* The task:
The records must be returned word for word.

Dataset entries
Start of Block
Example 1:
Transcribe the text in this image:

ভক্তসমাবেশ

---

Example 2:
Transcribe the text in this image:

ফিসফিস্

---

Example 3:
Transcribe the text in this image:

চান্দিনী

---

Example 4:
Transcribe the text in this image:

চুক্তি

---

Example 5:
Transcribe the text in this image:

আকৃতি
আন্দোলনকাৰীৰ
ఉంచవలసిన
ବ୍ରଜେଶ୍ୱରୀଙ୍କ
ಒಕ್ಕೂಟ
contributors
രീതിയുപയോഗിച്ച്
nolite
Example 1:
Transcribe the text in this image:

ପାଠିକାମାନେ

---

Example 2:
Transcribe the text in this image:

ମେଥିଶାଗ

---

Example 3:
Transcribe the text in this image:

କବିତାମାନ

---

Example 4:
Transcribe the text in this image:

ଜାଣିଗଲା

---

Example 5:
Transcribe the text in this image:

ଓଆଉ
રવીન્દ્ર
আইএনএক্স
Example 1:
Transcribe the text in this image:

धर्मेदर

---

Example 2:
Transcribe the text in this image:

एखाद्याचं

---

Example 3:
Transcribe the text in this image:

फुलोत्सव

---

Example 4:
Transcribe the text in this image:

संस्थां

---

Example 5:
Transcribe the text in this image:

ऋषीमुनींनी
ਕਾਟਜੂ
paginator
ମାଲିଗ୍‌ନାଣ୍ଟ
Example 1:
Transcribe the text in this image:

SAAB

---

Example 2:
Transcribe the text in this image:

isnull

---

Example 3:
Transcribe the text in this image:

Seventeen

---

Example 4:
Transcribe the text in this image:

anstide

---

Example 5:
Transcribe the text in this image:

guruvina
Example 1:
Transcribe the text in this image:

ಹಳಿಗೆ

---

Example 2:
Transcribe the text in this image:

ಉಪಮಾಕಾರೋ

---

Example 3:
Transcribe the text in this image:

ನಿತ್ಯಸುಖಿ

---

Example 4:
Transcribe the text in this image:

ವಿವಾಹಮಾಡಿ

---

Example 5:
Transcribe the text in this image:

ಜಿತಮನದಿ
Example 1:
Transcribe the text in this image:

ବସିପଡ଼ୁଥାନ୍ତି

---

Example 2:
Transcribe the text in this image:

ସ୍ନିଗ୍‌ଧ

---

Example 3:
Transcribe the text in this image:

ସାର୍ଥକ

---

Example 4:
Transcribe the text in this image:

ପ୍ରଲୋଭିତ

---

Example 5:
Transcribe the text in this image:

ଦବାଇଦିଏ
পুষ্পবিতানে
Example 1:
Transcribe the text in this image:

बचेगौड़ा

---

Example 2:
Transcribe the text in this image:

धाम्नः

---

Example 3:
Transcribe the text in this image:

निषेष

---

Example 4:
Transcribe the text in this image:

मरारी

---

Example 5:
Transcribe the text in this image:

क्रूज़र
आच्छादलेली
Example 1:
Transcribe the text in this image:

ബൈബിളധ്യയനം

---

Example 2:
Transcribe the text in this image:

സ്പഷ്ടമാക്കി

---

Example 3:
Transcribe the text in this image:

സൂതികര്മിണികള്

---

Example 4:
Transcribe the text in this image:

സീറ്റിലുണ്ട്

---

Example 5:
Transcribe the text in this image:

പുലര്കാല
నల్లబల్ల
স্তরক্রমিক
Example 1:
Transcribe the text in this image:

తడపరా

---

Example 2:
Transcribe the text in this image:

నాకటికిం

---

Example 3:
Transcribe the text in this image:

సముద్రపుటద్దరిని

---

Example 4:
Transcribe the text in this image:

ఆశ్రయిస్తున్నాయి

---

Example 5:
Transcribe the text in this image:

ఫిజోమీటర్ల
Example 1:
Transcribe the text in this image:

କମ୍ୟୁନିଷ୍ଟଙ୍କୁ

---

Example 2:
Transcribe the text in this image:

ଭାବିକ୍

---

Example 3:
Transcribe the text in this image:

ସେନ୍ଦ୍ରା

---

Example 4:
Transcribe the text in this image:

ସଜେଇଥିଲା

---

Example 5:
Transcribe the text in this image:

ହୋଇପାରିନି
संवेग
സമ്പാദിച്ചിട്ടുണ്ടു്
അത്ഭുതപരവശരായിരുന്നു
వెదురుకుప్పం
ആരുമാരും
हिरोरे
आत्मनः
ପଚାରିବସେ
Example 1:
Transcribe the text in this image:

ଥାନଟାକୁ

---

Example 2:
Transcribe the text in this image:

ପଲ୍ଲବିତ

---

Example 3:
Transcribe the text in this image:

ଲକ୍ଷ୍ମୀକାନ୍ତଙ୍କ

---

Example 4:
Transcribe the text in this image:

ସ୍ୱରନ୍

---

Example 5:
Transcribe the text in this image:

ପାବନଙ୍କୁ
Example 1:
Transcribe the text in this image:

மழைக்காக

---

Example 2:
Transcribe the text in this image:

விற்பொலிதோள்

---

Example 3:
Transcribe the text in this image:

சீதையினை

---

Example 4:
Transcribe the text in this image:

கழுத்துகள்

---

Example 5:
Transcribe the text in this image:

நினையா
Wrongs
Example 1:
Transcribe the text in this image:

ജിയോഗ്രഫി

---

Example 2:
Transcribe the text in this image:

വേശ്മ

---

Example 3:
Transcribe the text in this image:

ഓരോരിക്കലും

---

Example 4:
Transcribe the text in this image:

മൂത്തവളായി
End of Block
* Expected answer:
Example 1:
Transcribe the text in this image:

ভক্তসমাবেশ

---

Example 2:
Transcribe the text in this image:

ফিসফিস্

---

Example 3:
Transcribe the text in this image:

চান্দিনী

---

Example 4:
Transcribe the text in this image:

চুক্তি

---

Example 5:
Transcribe the text in this image:

আকৃতি
আন্দোলনকাৰীৰ
ఉంచవలసిన
ବ୍ରଜେଶ୍ୱରୀଙ୍କ
ಒಕ್ಕೂಟ
contributors
രീതിയുപയോഗിച്ച്
nolite
Example 1:
Transcribe the text in this image:

ପାଠିକାମାନେ

---

Example 2:
Transcribe the text in this image:

ମେଥିଶାଗ

---

Example 3:
Transcribe the text in this image:

କବିତାମାନ

---

Example 4:
Transcribe the text in this image:

ଜାଣିଗଲା

---

Example 5:
Transcribe the text in this image:

ଓଆଉ
રવીન્દ્ર
আইএনএক্স
Example 1:
Transcribe the text in this image:

धर्मेदर

---

Example 2:
Transcribe the text in this image:

एखाद्याचं

---

Example 3:
Transcribe the text in this image:

फुलोत्सव

---

Example 4:
Transcribe the text in this image:

संस्थां

---

Example 5:
Transcribe the text in this image:

ऋषीमुनींनी
ਕਾਟਜੂ
paginator
ମାଲିଗ୍‌ନାଣ୍ଟ
Example 1:
Transcribe the text in this image:

SAAB

---

Example 2:
Transcribe the text in this image:

isnull

---

Example 3:
Transcribe the text in this image:

Seventeen

---

Example 4:
Transcribe the text in this image:

anstide

---

Example 5:
Transcribe the text in this image:

guruvina
Example 1:
Transcribe the text in this image:

ಹಳಿಗೆ

---

Example 2:
Transcribe the text in this image:

ಉಪಮಾಕಾರೋ

---

Example 3:
Transcribe the text in this image:

ನಿತ್ಯಸುಖಿ

---

Example 4:
Transcribe the text in this image:

ವಿವಾಹಮಾಡಿ

---

Example 5:
Transcribe the text in this image:

ಜಿತಮನದಿ
Example 1:
Transcribe the text in this image:

ବସିପଡ଼ୁଥାନ୍ତି

---

Example 2:
Transcribe the text in this image:

ସ୍ନିଗ୍‌ଧ

---

Example 3:
Transcribe the text in this image:

ସାର୍ଥକ

---

Example 4:
Transcribe the text in this image:

ପ୍ରଲୋଭିତ

---

Example 5:
Transcribe the text in this image:

ଦବାଇଦିଏ
পুষ্পবিতানে
Example 1:
Transcribe the text in this image:

बचेगौड़ा

---

Example 2:
Transcribe the text in this image:

धाम्नः

---

Example 3:
Transcribe the text in this image:

निषेष

---

Example 4:
Transcribe the text in this image:

मरारी

---

Example 5:
Transcribe the text in this image:

क्रूज़र
आच्छादलेली
Example 1:
Transcribe the text in this image:

ബൈബിളധ്യയനം

---

Example 2:
Transcribe the text in this image:

സ്പഷ്ടമാക്കി

---

Example 3:
Transcribe the text in this image:

സൂതികര്മിണികള്

---

Example 4:
Transcribe the text in this image:

സീറ്റിലുണ്ട്

---

Example 5:
Transcribe the text in this image:

പുലര്കാല
నల్లబల్ల
স্তরক্রমিক
Example 1:
Transcribe the text in this image:

తడపరా

---

Example 2:
Transcribe the text in this image:

నాకటికిం

---

Example 3:
Transcribe the text in this image:

సముద్రపుటద్దరిని

---

Example 4:
Transcribe the text in this image:

ఆశ్రయిస్తున్నాయి

---

Example 5:
Transcribe the text in this image:

ఫిజోమీటర్ల
Example 1:
Transcribe the text in this image:

କମ୍ୟୁନିଷ୍ଟଙ୍କୁ

---

Example 2:
Transcribe the text in this image:

ଭାବିକ୍

---

Example 3:
Transcribe the text in this image:

ସେନ୍ଦ୍ରା

---

Example 4:
Transcribe the text in this image:

ସଜେଇଥିଲା

---

Example 5:
Transcribe the text in this image:

ହୋଇପାରିନି
संवेग
സമ്പാദിച്ചിട്ടുണ്ടു്
അത്ഭുതപരവശരായിരുന്നു
వెదురుకుప్పం
ആരുമാരും
हिरोरे
आत्मनः
ପଚାରିବସେ
Example 1:
Transcribe the text in this image:

ଥାନଟାକୁ

---

Example 2:
Transcribe the text in this image:

ପଲ୍ଲବିତ

---

Example 3:
Transcribe the text in this image:

ଲକ୍ଷ୍ମୀକାନ୍ତଙ୍କ

---

Example 4:
Transcribe the text in this image:

ସ୍ୱରନ୍

---

Example 5:
Transcribe the text in this image:

ପାବନଙ୍କୁ
Example 1:
Transcribe the text in this image:

மழைக்காக

---

Example 2:
Transcribe the text in this image:

விற்பொலிதோள்

---

Example 3:
Transcribe the text in this image:

சீதையினை

---

Example 4:
Transcribe the text in this image:

கழுத்துகள்

---

Example 5:
Transcribe the text in this image:

நினையா
Wrongs
Example 1:
Transcribe the text in this image:

ജിയോഗ്രഫി

---

Example 2:
Transcribe the text in this image:

വേശ്മ

---

Example 3:
Transcribe the text in this image:

ഓരോരിക്കലും

---

Example 4:
Transcribe the text in this image:

മൂത്തവളായി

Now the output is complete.